After zazen, I listened to the dharma talk that followed. I left the Monastery that day with a tremendous sense of peace, while also understanding myself and the thoughts that occupy my mind a bit more. I began to uncover more of myself—both permanent and impermanent, which resists and releases—and I was gentle with myself the whole while. I am extremely grateful to the monastics and students of the Monastery for opening their doors to me and to other members of the public who are welcomed each Sunday morning. I have learned a great deal from their wisdom and practices.
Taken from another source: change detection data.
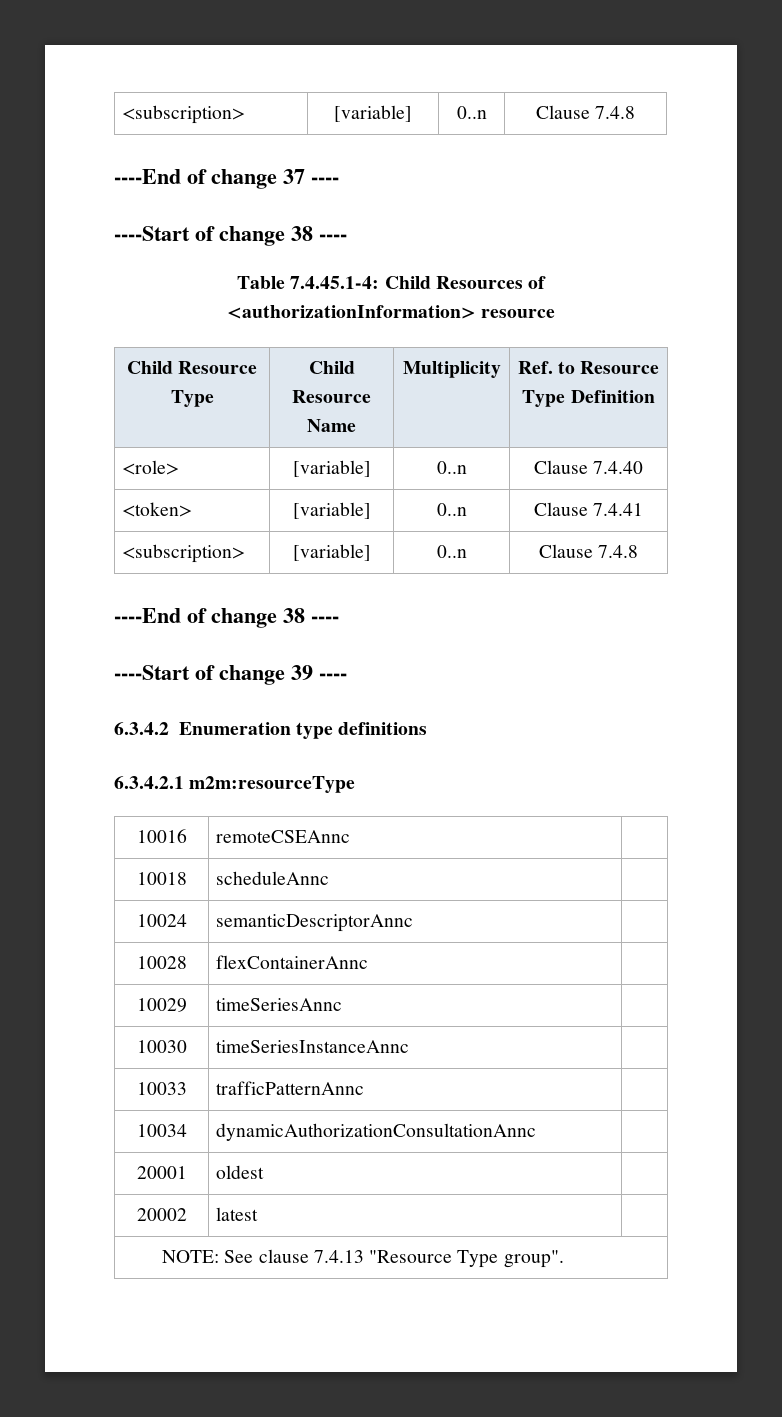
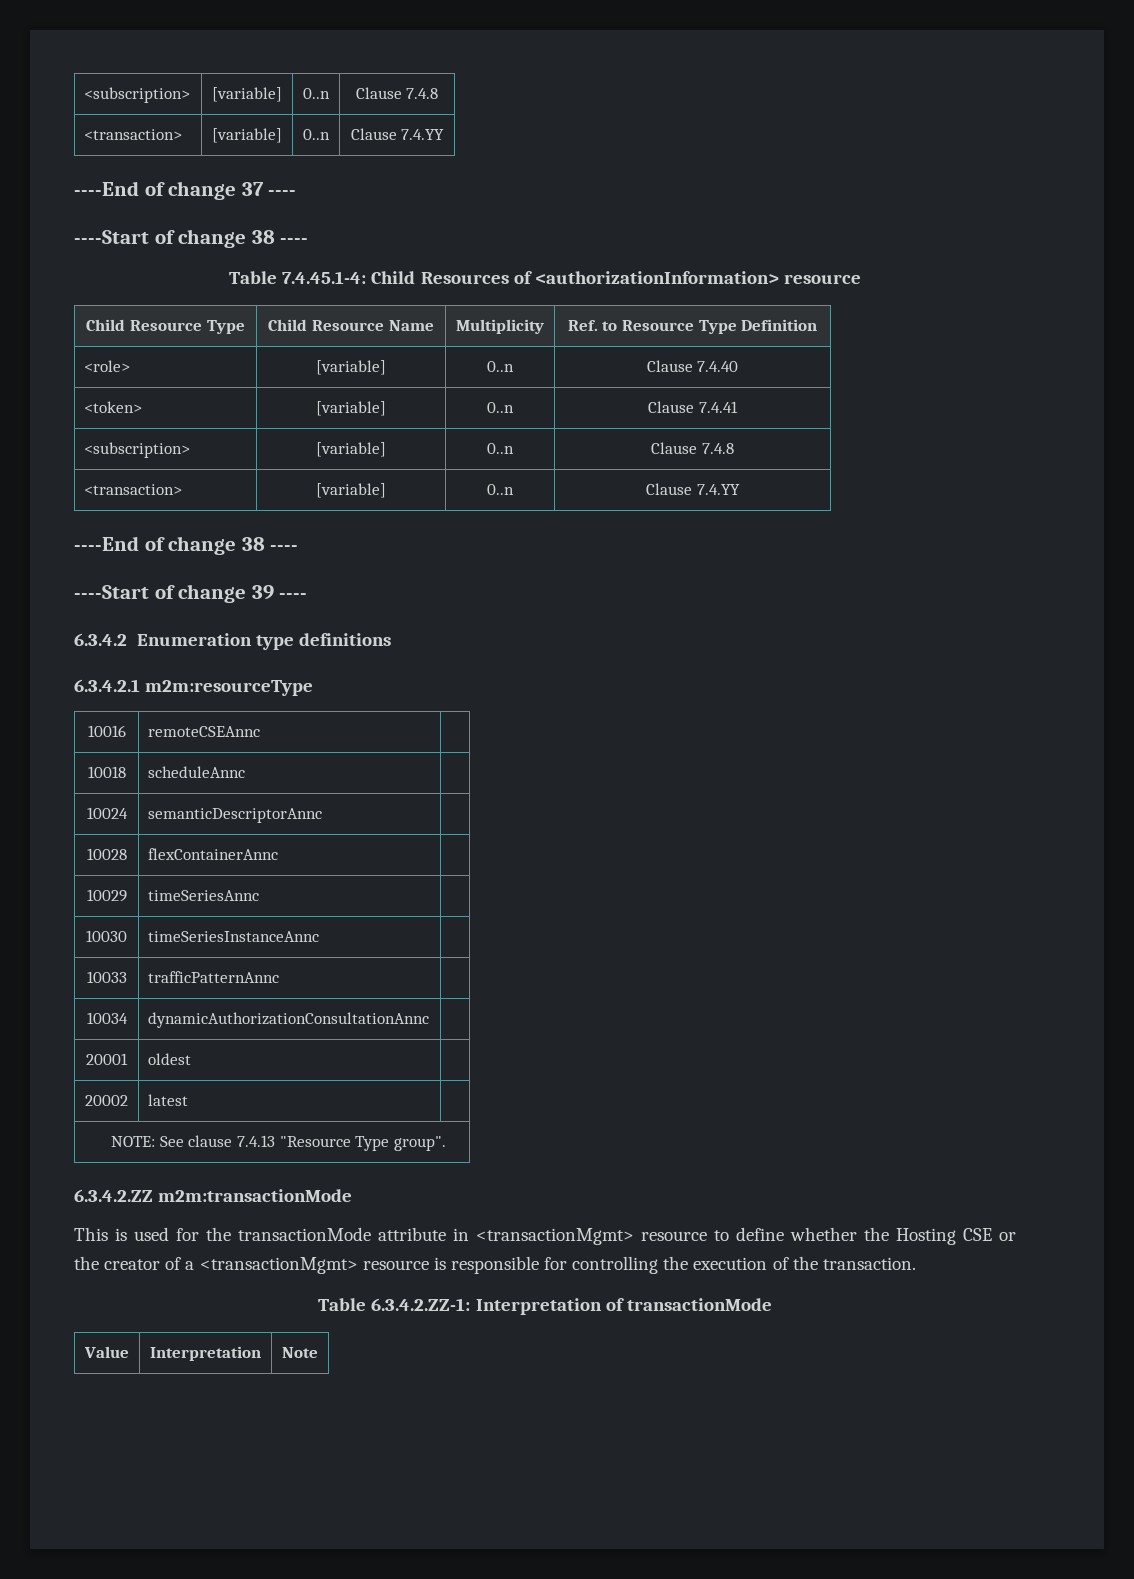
[122,105,246,124] [334,105,412,122] [456,106,487,119] [535,105,636,119] <subscription> | [variable] | 0..n | Clause 7.4.8 -> [84,87,191,103] [212,87,282,102] [303,88,330,99] [355,87,439,99] [84,129,183,140] [212,128,282,143] [303,129,330,140] [350,128,445,140] <subscription> | [variable] | 0..n | Clause 7.4.8 // <transaction> | [variable] | 0..n | Clause 7.4.YY
(639, 551) none -> [84,484,183,495] [316,483,386,498] [487,484,514,495] [646,483,740,495] // <transaction> | [variable] | 0..n | Clause 7.4.YY
(564, 1259) none -> [74,1189,353,1202] [74,1227,1016,1245] [74,1256,916,1274] [318,1298,772,1315] [84,1346,129,1358] [150,1346,261,1361] [282,1347,318,1358] // 6.3.4.2.ZZ m2m:transactionMode // This is used for the transactionMode attribute in <transactionMgmt> resource to define whether the Hosting CSE or the creator of a <transactionMgmt> resource is responsible for controlling the execution of the transaction. // Table 6.3.4.2.ZZ-1: Interpretation of transactionMode // Value | Interpretation | Note

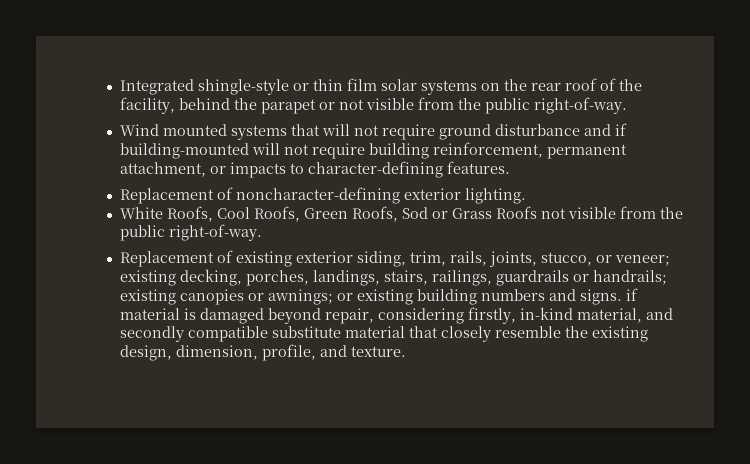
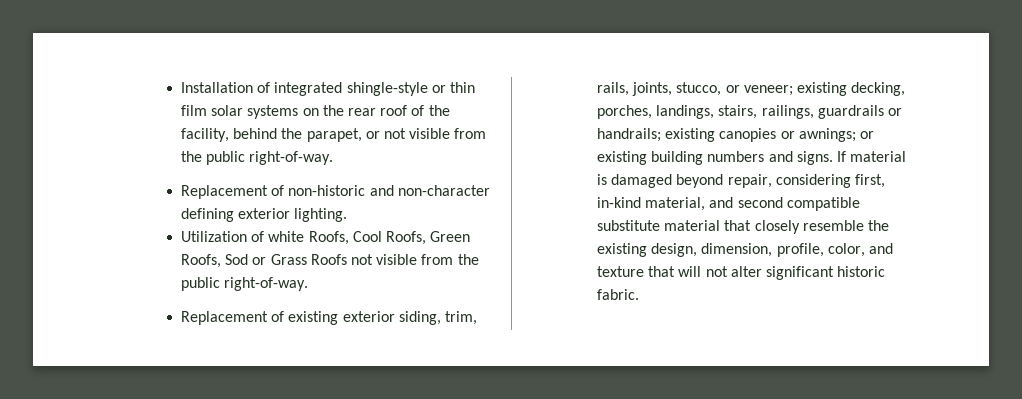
[120,79,195,95] Integrated -> [181,82,343,96] Installation of integrated
[261,99,317,114] parapet -> [306,128,362,142] parapet,
[120,123,628,140] [120,142,628,159] [120,161,511,178] [120,187,401,204] Wind mounted systems that will not require ground disturbance and if building-mounted will not require building reinforcement, permanent attachment, or impacts to character-defining features. // Replacement of noncharacter-defining -> [181,185,490,199] [181,208,235,222] Replacement of non-historic and non-character defining
[120,207,164,219] White -> [181,231,305,242] Utilization of white
[626,288,639,301] if -> [837,151,847,162] If
[468,307,517,324] firstly, -> [855,174,886,188] first,
[120,326,185,342] secondly -> [737,197,783,208] second
[320,345,407,357] and texture. -> [827,243,894,257] [597,266,886,280] [597,289,640,300] color, and texture that will not alter significant historic fabric.

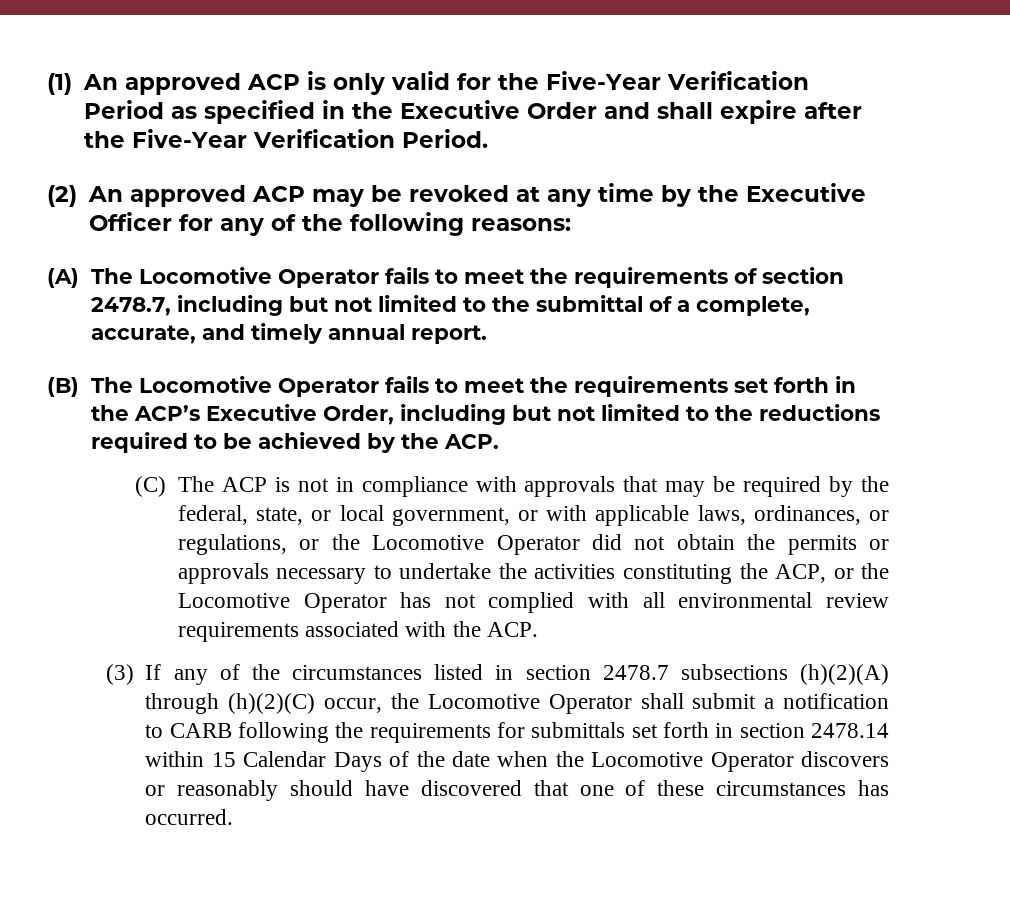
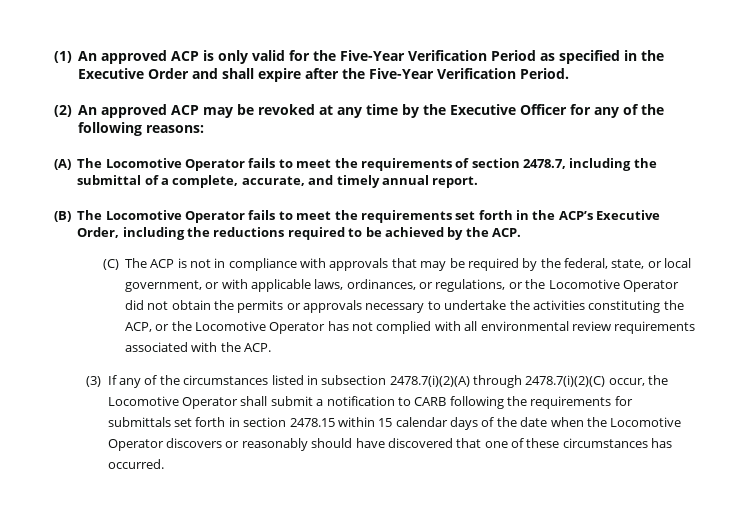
[288,295,486,312] but not limited to -> (632, 164) none
[511,404,709,421] but not limited to -> (185, 233) none
[525,664,889,685] [145,693,316,714] section 2478.7 subsections (h)(2)(A) through (h)(2)(C) -> [321,375,606,388] subsection 2478.7(i)(2)(A) through 2478.7(i)(2)(C)
[810,723,889,738] 2478.14 -> [289,418,335,427] 2478.15
[243,751,382,772] Calendar Days -> [395,417,479,430] calendar days

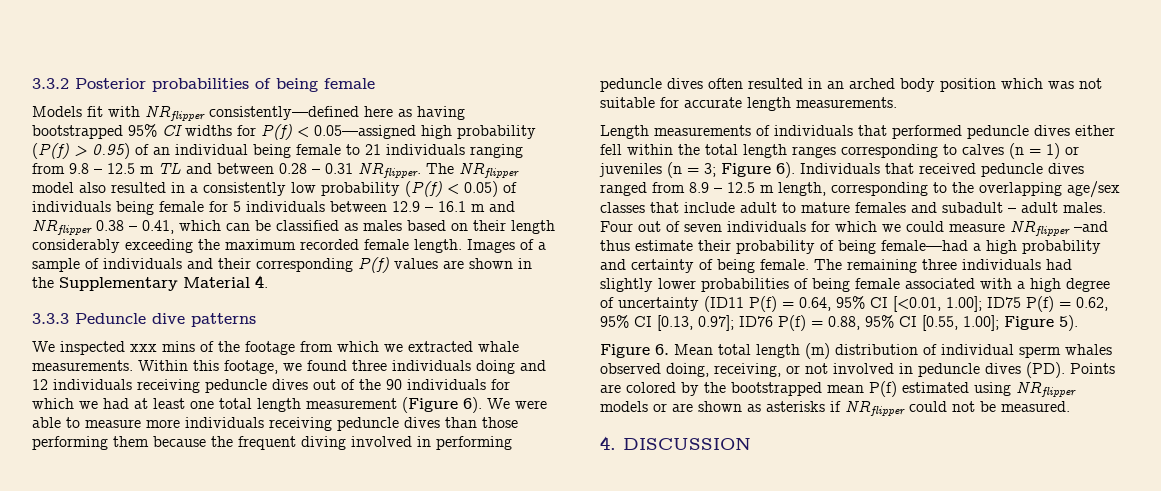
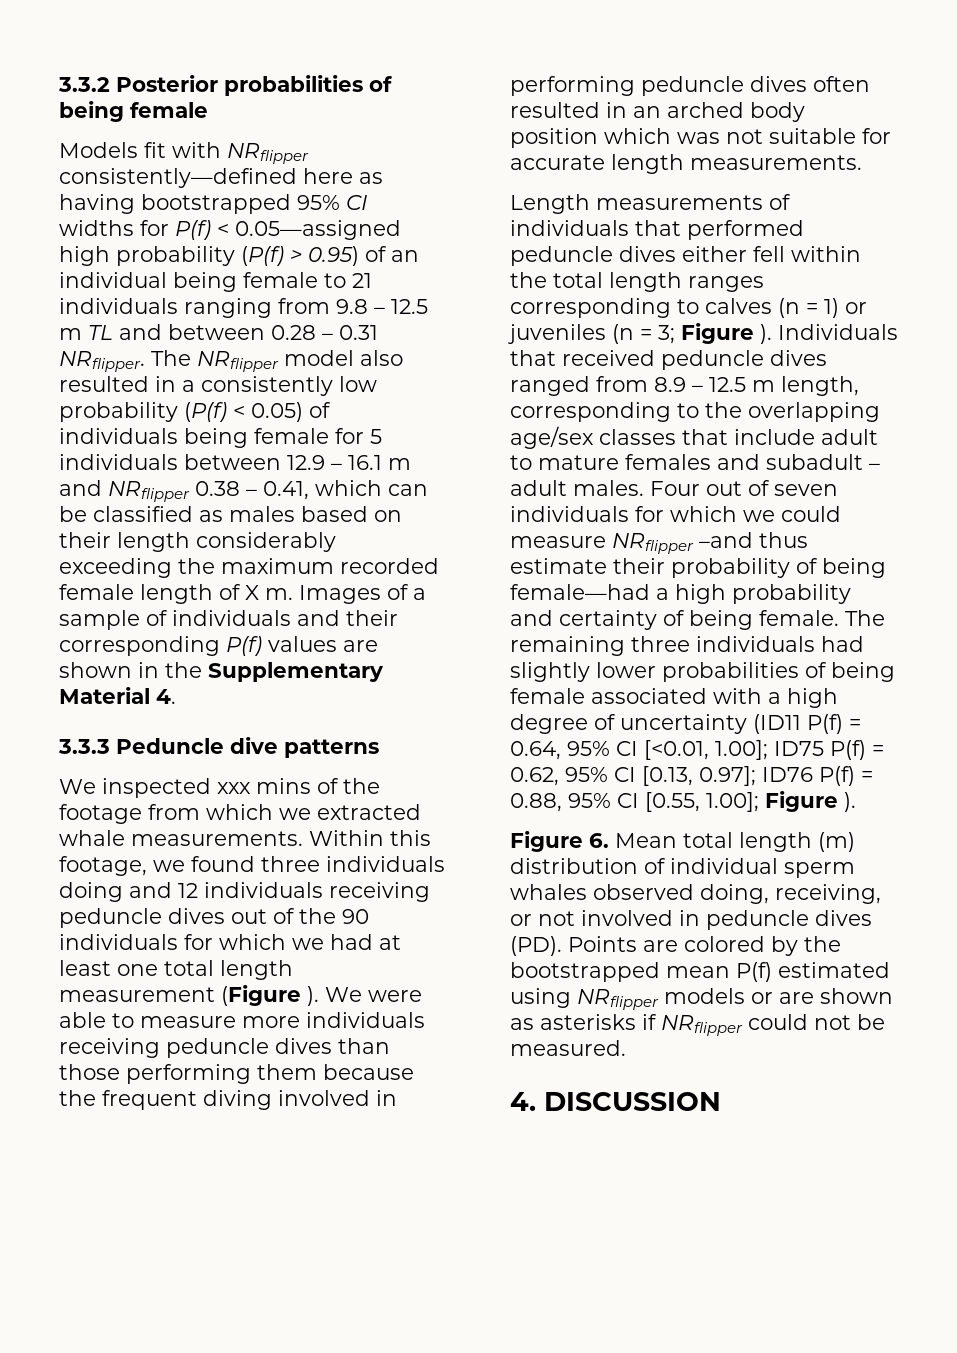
[414,239,462,253] length. -> [140,584,293,604] length of X m.
[463,397,482,413] 6). -> [307,986,319,1006] ).
[776,162,795,178] 6). -> [760,324,772,344] ).
[1059,315,1078,331] 5). -> [844,792,856,812] ).

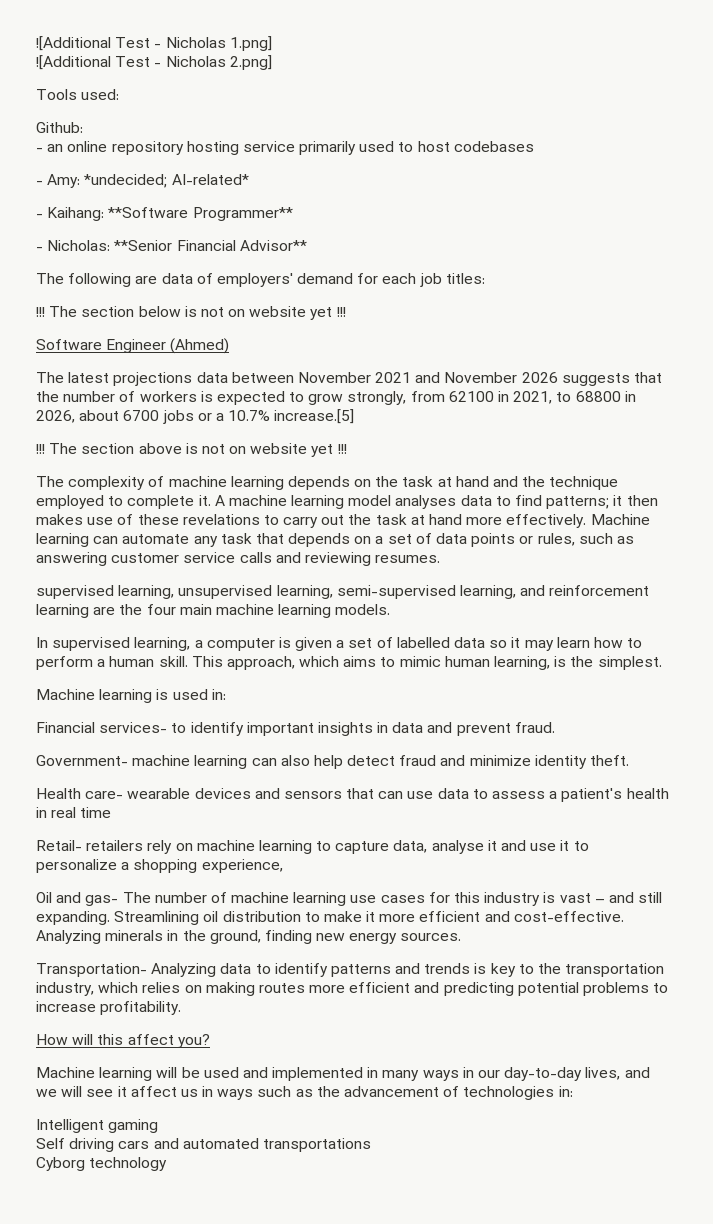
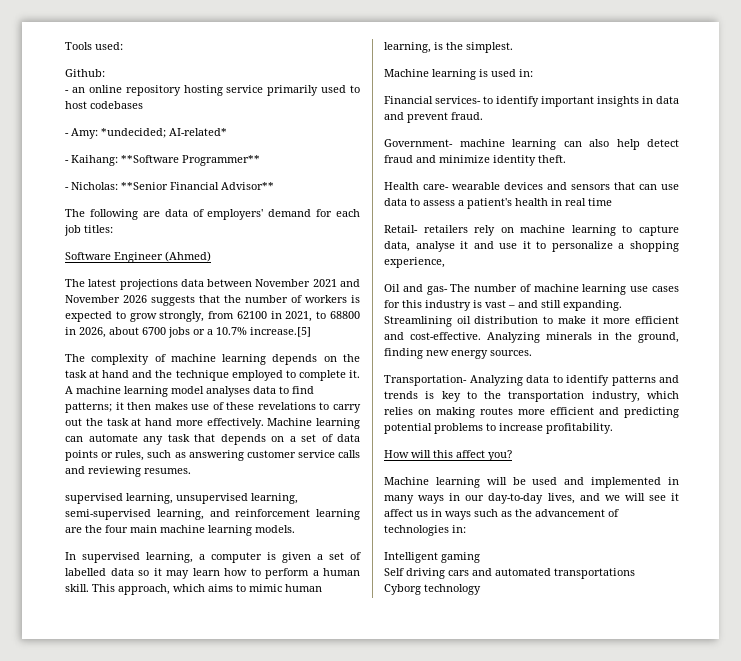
[36,36,272,51] [36,55,272,70] ![Additional Test - Nicholas 1.png] // ![Additional Test - Nicholas 2.png] // -> (65, 46) none
[36,306,346,320] // !!! The section below is not on website yet !!! -> (113, 229) none
[36,443,347,457] // !!! The section above is not on website yet !!! -> (311, 332) none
I came home lighter yet wealthier in mind, heart and spirit, ready to integrate some of what I learned into my own spiritual practices.
So the next time I find myself resisting (a phenomenon in which anxiety is greatly rooted), I will remember to follow it up by releasing, allowing myself to just relax and be.
This sounds like such a great experience!
ReplyDeleteOne great confidence booster is to follow the "What if?" to its (potential)natural conclusion. Most often, we find that should the anxiety-provoking event actually happen, we would be more than adequately prepared to handle it. It's when we leave it at "What if?" that the stress free-floats in our minds and causes so much distress.
ReplyDeleteI am so happy for you that you have found this peaceful and calming environment. I hope you are able to return, and that you continue to share your experiences with us.